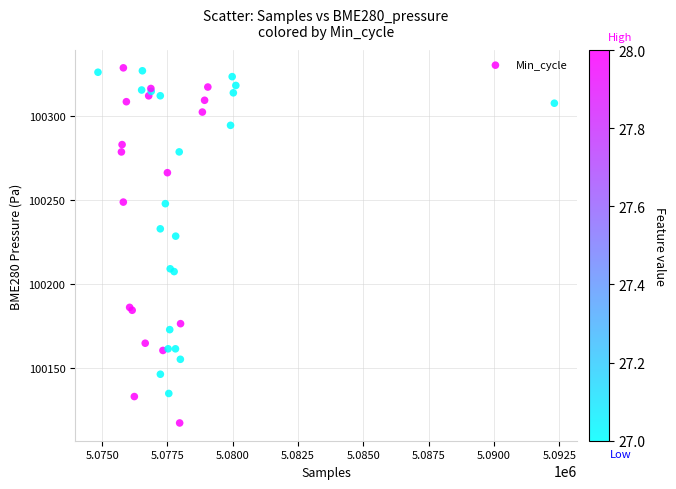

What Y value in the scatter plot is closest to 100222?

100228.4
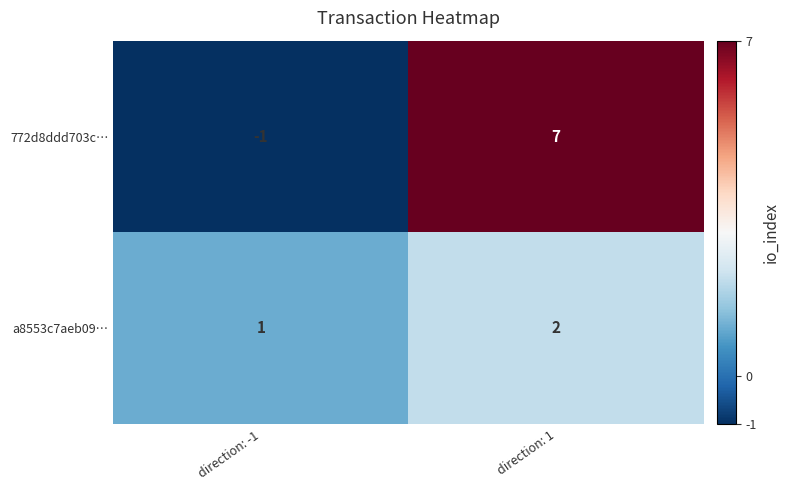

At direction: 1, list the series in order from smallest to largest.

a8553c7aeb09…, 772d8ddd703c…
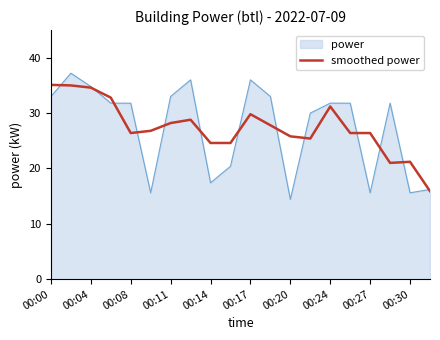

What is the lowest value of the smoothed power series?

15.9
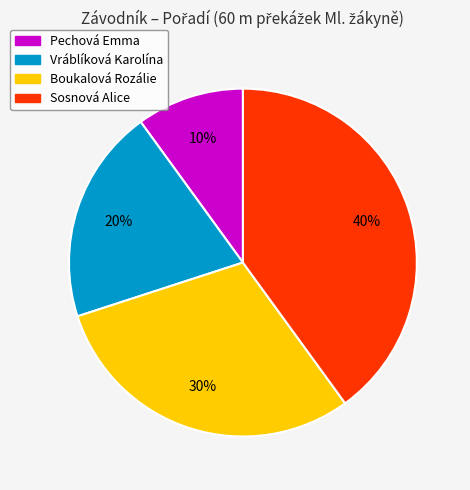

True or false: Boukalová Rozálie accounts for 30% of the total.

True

Job item
Express the text lines of the items above as a JSON list of strings, one string per line, with blank lines omitted. Leave the pictures out.

Finished exercise
[
  "What Y value in the scatter plot is closest to 100222?",
  "100228.4",
  "At direction: 1, list the series in order from smallest to largest.",
  "a8553c7aeb09…, 772d8ddd703c…",
  "What is the lowest value of the smoothed power series?",
  "15.9",
  "True or false: Boukalová Rozálie accounts for 30% of the total.",
  "True"
]